Among the significant terms, ethanol concentration had the highest regression coefficient (24.45, p < 0.05) and the strongest effect on the extraction of bioactive compounds that are responsible for the radical-scavenging capacity of ABTS. Figure 2a shows that ABTS values increased significantly (p < 0.05) when ethanol concentration was increased at a fixed extraction time but only increased slightly when extraction time was increased at a fixed ethanol concentration. Similarly, ABTS values also increased with an increase in ethanol concentration at a fixed temperature and a minor increase in extraction temperature at a fixed ethanol concentration (Figure 2b). At the same time, the quadratic terms of the three independent variables showed a positive effect on the recovery of ABTS; the highest values were observed in ethanol concentration (X12, 14.89), followed by extraction temperature (X22, 14.62) and extraction time (X32, 5.92).
Figure 2. Response surface plot for the effects of extraction conditions on the recovery of ABTS of ethanol extracts from M. citrifolia powder by solvent extraction.
Figure 2. Response surface plot for the effects of extraction conditions on the recovery of ABTS of ethanol extracts from M. citrifolia powder by solvent extraction.
Molecules 18 07004 g002
In the case of DPPH, ethanol concentration had the strongest positive impact with the highest regression coefficient (198.52); extraction temperature had the next strongest positive impact and regression coefficient (61.83) (Table 2). This shows that DPPH increased with either an increase in ethanol concentration or extraction temperature (Figure 3a), but that it was less affected by extraction time (Figure 3b). The quadratic effect of the independent variables was also observed in DPPH, but the quadratic effect of extraction time and temperature was different than with ABTS. Extraction time had the strongest negative effect (−57.80) followed by extraction temperature (−55.31). However, ethanol concentration had a positive quadratic effect (47.96). The negative quadratic effects of extraction time and temperature indicate that DPPH recovery was maximised at about 48.3 °C (Figure 3a) and 70 min (Figure 3b).
Similar to the response of TFC, only interaction between ethanol concentration and extraction temperature (X1X3) reached significance (p < 0.05) for DPPH (−55.68). According to these experimental data, TFC may contribute to the antioxidant capacity exhibited by DPPH since both showed similar trends in relation to the extraction variables. Figure 3a shows that the recovery of DPPH increased at increased ethanol concentrations and low extraction temperatures. This is consistent with previous findings that thermolabile antioxidants such as phenolic glycosides and flavonols from strawberry fruits or bioactive compounds that were mobilized at lower temperatures were degraded at higher temperature.
Figure 3. Response surface plot for the effects of extraction conditions on the recovery of DPPH of ethanol extracts from M. citrifolia powder by solvent extraction.
Figure 3. Response surface plot for the effects of extraction conditions on the recovery of DPPH of ethanol extracts from M. citrifolia powder by solvent extraction.
Molecules 18 07004 g003
Overall, antioxidant capacity (ABTS and DPPH) is more sensitive and involved linear, quadratic and interaction terms of the independent variables since the accumulation of various compounds could exhibit antioxidant capacity [29]. An analysis of response surface plots of all the responses demonstrates that ethanol concentration had the most significant influence on the extraction of phenolic compounds and antioxidant capacity from M. citrifolia fruits; extraction temperature had the second most significant influence and extraction time had the third most significant influence. These findings are probably explained by the mechanism by which ethanol concentration directly influenced the internal parameters of the extraction system by affecting the type of bioactive compounds that were extracted [30]. Meanwhile, extraction temperature and extraction time manipulate external parameters (like the diffusion coefficient and solubility) to contribute to response recovery [31,32].

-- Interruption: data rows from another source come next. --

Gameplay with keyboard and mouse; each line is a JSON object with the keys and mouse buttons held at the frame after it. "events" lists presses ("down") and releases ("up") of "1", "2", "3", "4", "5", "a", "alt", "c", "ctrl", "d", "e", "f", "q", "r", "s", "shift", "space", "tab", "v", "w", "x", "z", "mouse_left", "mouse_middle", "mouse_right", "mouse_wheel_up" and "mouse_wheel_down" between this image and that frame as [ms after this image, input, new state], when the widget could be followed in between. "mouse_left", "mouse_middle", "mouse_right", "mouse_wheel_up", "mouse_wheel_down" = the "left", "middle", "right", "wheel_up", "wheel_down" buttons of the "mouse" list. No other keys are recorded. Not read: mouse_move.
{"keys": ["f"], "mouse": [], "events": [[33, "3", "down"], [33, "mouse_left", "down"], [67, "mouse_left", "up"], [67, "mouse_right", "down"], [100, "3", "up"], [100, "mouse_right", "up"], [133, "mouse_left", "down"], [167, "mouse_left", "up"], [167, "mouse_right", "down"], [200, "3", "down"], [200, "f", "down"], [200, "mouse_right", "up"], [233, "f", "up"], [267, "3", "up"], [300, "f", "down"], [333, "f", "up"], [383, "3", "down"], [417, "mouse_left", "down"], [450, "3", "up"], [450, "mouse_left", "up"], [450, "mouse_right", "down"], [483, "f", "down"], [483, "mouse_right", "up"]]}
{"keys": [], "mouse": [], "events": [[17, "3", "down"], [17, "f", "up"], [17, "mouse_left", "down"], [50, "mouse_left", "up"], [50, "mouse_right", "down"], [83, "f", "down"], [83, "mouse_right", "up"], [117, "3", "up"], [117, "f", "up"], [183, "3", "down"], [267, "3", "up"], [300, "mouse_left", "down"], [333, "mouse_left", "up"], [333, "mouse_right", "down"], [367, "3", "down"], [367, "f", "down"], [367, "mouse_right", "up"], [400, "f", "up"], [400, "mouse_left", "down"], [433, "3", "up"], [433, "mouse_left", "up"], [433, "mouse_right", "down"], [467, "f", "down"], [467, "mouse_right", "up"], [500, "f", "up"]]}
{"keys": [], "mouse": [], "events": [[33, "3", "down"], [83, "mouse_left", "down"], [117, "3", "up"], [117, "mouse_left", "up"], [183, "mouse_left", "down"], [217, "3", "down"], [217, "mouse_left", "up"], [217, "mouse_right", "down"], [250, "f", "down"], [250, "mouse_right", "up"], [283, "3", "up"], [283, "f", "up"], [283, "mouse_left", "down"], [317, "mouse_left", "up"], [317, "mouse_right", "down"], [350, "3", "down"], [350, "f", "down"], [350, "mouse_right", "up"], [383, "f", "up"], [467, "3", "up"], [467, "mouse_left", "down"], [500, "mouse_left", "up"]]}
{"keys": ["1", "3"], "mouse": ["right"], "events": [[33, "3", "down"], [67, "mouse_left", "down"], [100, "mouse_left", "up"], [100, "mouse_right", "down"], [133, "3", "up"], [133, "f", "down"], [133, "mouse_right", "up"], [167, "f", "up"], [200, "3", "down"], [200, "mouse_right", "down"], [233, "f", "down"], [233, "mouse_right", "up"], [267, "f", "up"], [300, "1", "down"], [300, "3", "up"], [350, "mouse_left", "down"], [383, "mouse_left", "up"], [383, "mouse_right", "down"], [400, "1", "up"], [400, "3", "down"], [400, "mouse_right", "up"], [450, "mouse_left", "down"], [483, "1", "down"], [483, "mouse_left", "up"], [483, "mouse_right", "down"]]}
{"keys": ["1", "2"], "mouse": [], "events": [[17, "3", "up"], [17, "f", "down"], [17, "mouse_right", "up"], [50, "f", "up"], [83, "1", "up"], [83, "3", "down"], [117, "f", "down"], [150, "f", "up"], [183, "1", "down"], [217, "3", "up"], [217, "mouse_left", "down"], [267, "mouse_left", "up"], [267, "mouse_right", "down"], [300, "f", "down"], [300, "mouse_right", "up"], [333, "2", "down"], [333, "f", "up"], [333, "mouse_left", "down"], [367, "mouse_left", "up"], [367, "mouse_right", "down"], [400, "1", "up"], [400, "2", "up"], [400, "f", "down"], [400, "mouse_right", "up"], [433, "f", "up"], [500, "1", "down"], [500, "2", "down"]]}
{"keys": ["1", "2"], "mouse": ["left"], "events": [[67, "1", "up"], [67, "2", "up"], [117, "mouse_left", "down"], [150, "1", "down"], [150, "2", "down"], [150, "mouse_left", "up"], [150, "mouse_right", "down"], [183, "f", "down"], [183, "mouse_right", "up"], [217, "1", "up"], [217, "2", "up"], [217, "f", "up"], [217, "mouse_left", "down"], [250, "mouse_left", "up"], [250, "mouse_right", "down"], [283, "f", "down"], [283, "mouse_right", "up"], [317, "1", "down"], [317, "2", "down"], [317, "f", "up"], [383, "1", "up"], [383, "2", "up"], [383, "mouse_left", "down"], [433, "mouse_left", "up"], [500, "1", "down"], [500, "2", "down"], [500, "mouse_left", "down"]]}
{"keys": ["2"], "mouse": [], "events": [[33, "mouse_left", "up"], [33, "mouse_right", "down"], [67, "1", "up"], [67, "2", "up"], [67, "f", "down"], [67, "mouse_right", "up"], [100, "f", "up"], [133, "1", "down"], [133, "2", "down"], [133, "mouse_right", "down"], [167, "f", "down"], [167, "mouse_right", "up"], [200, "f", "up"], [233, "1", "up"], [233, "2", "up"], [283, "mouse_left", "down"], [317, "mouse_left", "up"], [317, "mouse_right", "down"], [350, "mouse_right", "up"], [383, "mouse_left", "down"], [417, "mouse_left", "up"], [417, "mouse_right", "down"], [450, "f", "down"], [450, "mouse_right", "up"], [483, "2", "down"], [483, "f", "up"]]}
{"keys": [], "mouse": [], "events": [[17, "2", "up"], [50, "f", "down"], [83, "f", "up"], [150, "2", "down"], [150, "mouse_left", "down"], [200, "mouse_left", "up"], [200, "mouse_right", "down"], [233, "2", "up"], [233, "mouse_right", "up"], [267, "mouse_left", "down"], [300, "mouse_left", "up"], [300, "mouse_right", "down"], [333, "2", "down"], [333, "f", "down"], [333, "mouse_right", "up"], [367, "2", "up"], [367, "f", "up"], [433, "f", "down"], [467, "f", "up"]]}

2.3. Optimisation and Model Verification

The optimal values of the independent variables were obtained by solving second-order regression equations (Equations 6–9) using a numerical optimisation method. Experimental data suggested the existence of optimal conditions for the solvent extraction of phenolic antioxidants from M. citrifolia. The optimisation of both phenolic compounds and antioxidant capacities occurred with 74.59% ethanol for 40.27 min at 56.87 °C (Table 4).
The models’ predictive values were evaluated by using T-test. The T-test was conducted to compare the experimental values with predicted values for each response. Since no significant (p > 0.05) difference was observed between those values, thus it verified that the response equations are adequate for predicting the yield of phenolic compounds and antioxidant capacity as a function of extraction condition for mengkudu fruit. In comparison with recent study by Thoo et al. [19] on investigation into the effect of extraction parameters on phenolic antioxidants from mengkudu by using single factor experiments, the yields of TFC and antioxidant capacity recoveries were improved by using RSM. The improved yield and recoveries are likely attributed to the use of higher ethanol concentration at lower temperature for longer time, whereby the optimum extraction by using single factor experiment were 40% ethanol for 80 min at 65 °C.
Table 4. Optimum conditions, predicted and experimental values of responses on extraction of Morinda citrifolia crude extract a.
Table 4. Optimum conditions, predicted and experimental values of responses on extraction of Morinda citrifolia crude extract a.
Independent variablesDependent variables (Responses)Optimum value
X1X2X3Experimental bPredicted
74.5940.2756.87Y1881.57 ± 17.74883.55
Y2552.53 ± 34.16583.41
Y3799.20 ± 2.97801.12
Y42317.01 ± 18.132311.27
a X1, ethanol concentration (%, v/v); X2, extraction time (min); X3, extraction temperature (oC); Y1, TPC (mg GAE/100 g DW); Y2, TFC (mg CE/100 g DW); Y3, ABTS radical-scavenging capacity (µmol TEAC /100 g DW); Y4, DPPH radical-scavenging capacity (µmol TEAC /100 g DW). b Mean ± standard deviation (SD) of six determinations (n = 6) from two crude extract replications.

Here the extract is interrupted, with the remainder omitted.